▶ _TASK BRIEF_
Repeat every line of the data below verbatim, keeping each line's wording and line breaks unchanged.

▶ _DATA TO PROCESS_

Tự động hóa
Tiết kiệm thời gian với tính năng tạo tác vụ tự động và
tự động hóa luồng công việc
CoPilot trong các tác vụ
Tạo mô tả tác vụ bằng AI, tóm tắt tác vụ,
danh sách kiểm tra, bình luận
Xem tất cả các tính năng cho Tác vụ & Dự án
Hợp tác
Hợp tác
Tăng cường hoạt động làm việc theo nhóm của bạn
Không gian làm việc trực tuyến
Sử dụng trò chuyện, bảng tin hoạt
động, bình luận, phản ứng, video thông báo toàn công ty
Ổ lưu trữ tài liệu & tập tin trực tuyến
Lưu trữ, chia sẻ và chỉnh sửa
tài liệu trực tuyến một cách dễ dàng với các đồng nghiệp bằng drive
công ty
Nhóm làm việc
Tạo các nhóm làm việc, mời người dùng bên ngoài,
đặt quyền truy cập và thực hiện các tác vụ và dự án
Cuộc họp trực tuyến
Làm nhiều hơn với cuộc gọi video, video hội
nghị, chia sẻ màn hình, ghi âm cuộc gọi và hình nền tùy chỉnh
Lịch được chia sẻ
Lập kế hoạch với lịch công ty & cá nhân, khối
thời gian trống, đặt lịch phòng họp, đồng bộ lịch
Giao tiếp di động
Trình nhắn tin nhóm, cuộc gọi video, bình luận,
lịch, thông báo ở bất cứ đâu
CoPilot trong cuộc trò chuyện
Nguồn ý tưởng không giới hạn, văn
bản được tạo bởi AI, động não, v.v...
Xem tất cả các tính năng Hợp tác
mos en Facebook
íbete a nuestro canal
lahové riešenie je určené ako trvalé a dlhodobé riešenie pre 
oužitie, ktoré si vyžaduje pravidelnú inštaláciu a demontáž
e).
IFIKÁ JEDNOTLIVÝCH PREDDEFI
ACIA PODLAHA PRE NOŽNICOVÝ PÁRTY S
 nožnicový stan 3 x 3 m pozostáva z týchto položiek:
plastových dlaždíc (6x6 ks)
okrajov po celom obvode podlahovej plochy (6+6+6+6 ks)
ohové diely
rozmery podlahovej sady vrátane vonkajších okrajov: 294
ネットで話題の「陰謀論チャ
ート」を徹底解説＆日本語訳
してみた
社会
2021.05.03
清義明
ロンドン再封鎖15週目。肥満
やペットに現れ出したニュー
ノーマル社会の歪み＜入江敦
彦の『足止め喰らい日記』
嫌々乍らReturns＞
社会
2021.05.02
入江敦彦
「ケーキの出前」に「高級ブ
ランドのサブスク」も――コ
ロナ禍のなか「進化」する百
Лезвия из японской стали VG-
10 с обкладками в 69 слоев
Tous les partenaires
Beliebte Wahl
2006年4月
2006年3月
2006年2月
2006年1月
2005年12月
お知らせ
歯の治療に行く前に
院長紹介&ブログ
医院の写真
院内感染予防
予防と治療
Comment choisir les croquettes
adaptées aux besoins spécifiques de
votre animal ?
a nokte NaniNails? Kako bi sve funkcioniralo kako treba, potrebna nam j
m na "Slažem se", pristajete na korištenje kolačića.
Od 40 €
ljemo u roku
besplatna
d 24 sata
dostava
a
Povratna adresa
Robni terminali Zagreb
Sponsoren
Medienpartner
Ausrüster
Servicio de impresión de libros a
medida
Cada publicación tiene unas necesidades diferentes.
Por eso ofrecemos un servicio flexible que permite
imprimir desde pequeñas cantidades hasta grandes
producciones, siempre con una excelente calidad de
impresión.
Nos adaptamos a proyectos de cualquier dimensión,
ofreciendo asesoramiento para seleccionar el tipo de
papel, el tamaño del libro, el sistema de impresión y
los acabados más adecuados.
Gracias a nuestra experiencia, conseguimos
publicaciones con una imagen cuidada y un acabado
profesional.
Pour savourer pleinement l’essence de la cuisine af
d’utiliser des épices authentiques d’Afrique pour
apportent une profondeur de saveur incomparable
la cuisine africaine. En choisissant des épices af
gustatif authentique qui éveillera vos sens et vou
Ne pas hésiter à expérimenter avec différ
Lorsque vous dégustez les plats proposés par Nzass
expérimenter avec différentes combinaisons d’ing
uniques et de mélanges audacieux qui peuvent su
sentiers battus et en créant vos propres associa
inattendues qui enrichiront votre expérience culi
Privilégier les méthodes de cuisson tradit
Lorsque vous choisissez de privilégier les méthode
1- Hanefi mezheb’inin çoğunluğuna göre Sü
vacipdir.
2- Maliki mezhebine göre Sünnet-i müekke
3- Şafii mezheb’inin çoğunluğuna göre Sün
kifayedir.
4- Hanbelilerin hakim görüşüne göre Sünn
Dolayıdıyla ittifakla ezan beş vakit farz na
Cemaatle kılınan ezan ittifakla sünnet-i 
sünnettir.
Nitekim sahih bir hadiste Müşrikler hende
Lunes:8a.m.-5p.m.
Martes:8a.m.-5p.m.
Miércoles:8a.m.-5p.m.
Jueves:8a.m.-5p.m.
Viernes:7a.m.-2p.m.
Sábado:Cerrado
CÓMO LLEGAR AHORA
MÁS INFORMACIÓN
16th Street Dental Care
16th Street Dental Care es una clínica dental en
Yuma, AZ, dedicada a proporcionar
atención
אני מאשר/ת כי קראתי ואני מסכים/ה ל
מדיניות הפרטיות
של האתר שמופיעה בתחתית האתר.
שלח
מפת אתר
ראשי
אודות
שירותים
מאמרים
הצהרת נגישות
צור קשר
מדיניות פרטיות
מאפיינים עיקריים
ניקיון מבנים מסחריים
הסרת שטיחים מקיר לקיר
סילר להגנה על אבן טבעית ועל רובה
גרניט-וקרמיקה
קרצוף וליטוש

▶ _TASK RESULT_
Tự động hóa
Tiết kiệm thời gian với tính năng tạo tác vụ tự động và
tự động hóa luồng công việc
CoPilot trong các tác vụ
Tạo mô tả tác vụ bằng AI, tóm tắt tác vụ,
danh sách kiểm tra, bình luận
Xem tất cả các tính năng cho Tác vụ & Dự án
Hợp tác
Hợp tác
Tăng cường hoạt động làm việc theo nhóm của bạn
Không gian làm việc trực tuyến
Sử dụng trò chuyện, bảng tin hoạt
động, bình luận, phản ứng, video thông báo toàn công ty
Ổ lưu trữ tài liệu & tập tin trực tuyến
Lưu trữ, chia sẻ và chỉnh sửa
tài liệu trực tuyến một cách dễ dàng với các đồng nghiệp bằng drive
công ty
Nhóm làm việc
Tạo các nhóm làm việc, mời người dùng bên ngoài,
đặt quyền truy cập và thực hiện các tác vụ và dự án
Cuộc họp trực tuyến
Làm nhiều hơn với cuộc gọi video, video hội
nghị, chia sẻ màn hình, ghi âm cuộc gọi và hình nền tùy chỉnh
Lịch được chia sẻ
Lập kế hoạch với lịch công ty & cá nhân, khối
thời gian trống, đặt lịch phòng họp, đồng bộ lịch
Giao tiếp di động
Trình nhắn tin nhóm, cuộc gọi video, bình luận,
lịch, thông báo ở bất cứ đâu
CoPilot trong cuộc trò chuyện
Nguồn ý tưởng không giới hạn, văn
bản được tạo bởi AI, động não, v.v...
Xem tất cả các tính năng Hợp tác
mos en Facebook
íbete a nuestro canal
lahové riešenie je určené ako trvalé a dlhodobé riešenie pre 
oužitie, ktoré si vyžaduje pravidelnú inštaláciu a demontáž
e).
IFIKÁ JEDNOTLIVÝCH PREDDEFI
ACIA PODLAHA PRE NOŽNICOVÝ PÁRTY S
 nožnicový stan 3 x 3 m pozostáva z týchto položiek:
plastových dlaždíc (6x6 ks)
okrajov po celom obvode podlahovej plochy (6+6+6+6 ks)
ohové diely
rozmery podlahovej sady vrátane vonkajších okrajov: 294
ネットで話題の「陰謀論チャ
ート」を徹底解説＆日本語訳
してみた
社会
2021.05.03
清義明
ロンドン再封鎖15週目。肥満
やペットに現れ出したニュー
ノーマル社会の歪み＜入江敦
彦の『足止め喰らい日記』
嫌々乍らReturns＞
社会
2021.05.02
入江敦彦
「ケーキの出前」に「高級ブ
ランドのサブスク」も――コ
ロナ禍のなか「進化」する百
Лезвия из японской стали VG-
10 с обкладками в 69 слоев
Tous les partenaires
Beliebte Wahl
2006年4月
2006年3月
2006年2月
2006年1月
2005年12月
お知らせ
歯の治療に行く前に
院長紹介&ブログ
医院の写真
院内感染予防
予防と治療
Comment choisir les croquettes
adaptées aux besoins spécifiques de
votre animal ?
a nokte NaniNails? Kako bi sve funkcioniralo kako treba, potrebna nam j
m na "Slažem se", pristajete na korištenje kolačića.
Od 40 €
ljemo u roku
besplatna
d 24 sata
dostava
a
Povratna adresa
Robni terminali Zagreb
Sponsoren
Medienpartner
Ausrüster
Servicio de impresión de libros a
medida
Cada publicación tiene unas necesidades diferentes.
Por eso ofrecemos un servicio flexible que permite
imprimir desde pequeñas cantidades hasta grandes
producciones, siempre con una excelente calidad de
impresión.
Nos adaptamos a proyectos de cualquier dimensión,
ofreciendo asesoramiento para seleccionar el tipo de
papel, el tamaño del libro, el sistema de impresión y
los acabados más adecuados.
Gracias a nuestra experiencia, conseguimos
publicaciones con una imagen cuidada y un acabado
profesional.
Pour savourer pleinement l’essence de la cuisine af
d’utiliser des épices authentiques d’Afrique pour
apportent une profondeur de saveur incomparable
la cuisine africaine. En choisissant des épices af
gustatif authentique qui éveillera vos sens et vou
Ne pas hésiter à expérimenter avec différ
Lorsque vous dégustez les plats proposés par Nzass
expérimenter avec différentes combinaisons d’ing
uniques et de mélanges audacieux qui peuvent su
sentiers battus et en créant vos propres associa
inattendues qui enrichiront votre expérience culi
Privilégier les méthodes de cuisson tradit
Lorsque vous choisissez de privilégier les méthode
1- Hanefi mezheb’inin çoğunluğuna göre Sü
vacipdir.
2- Maliki mezhebine göre Sünnet-i müekke
3- Şafii mezheb’inin çoğunluğuna göre Sün
kifayedir.
4- Hanbelilerin hakim görüşüne göre Sünn
Dolayıdıyla ittifakla ezan beş vakit farz na
Cemaatle kılınan ezan ittifakla sünnet-i 
sünnettir.
Nitekim sahih bir hadiste Müşrikler hende
Lunes:8a.m.-5p.m.
Martes:8a.m.-5p.m.
Miércoles:8a.m.-5p.m.
Jueves:8a.m.-5p.m.
Viernes:7a.m.-2p.m.
Sábado:Cerrado
CÓMO LLEGAR AHORA
MÁS INFORMACIÓN
16th Street Dental Care
16th Street Dental Care es una clínica dental en
Yuma, AZ, dedicada a proporcionar
atención
אני מאשר/ת כי קראתי ואני מסכים/ה ל
מדיניות הפרטיות
של האתר שמופיעה בתחתית האתר.
שלח
מפת אתר
ראשי
אודות
שירותים
מאמרים
הצהרת נגישות
צור קשר
מדיניות פרטיות
מאפיינים עיקריים
ניקיון מבנים מסחריים
הסרת שטיחים מקיר לקיר
סילר להגנה על אבן טבעית ועל רובה
גרניט-וקרמיקה
קרצוף וליטוש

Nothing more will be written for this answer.